[Extracted page text data]

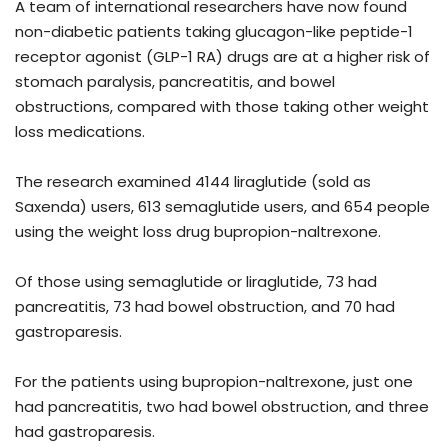
A team of international researchers have now found
non-diabetic patients taking glucagon-like peptide-1
receptor agonist (GLP-1 RA) drugs are at a higher risk of
stomach paralysis, pancreatitis, and bowel
obstructions, compared with those taking other weight
loss medications.
The research examined 4144 liraglutide (sold as
Saxenda) users, 613 semaglutide users, and 654 people
using the weight loss drug bupropion-naltrexone.
Of those using semaglutide or liraglutide, 73 had
pancreatitis, 73 had bowel obstruction, and 70 had
gastroparesis.
For the patients using bupropion-naltrexone, just one
had pancreatitis, two had bowel obstruction, and three
had gastroparesis.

→ Your instructions: Among the lines above, please find those with "semaglutide" and copy them.

→ Answer to the exercise:
Saxenda) users, 613 semaglutide users, and 654 people
Of those using semaglutide or liraglutide, 73 had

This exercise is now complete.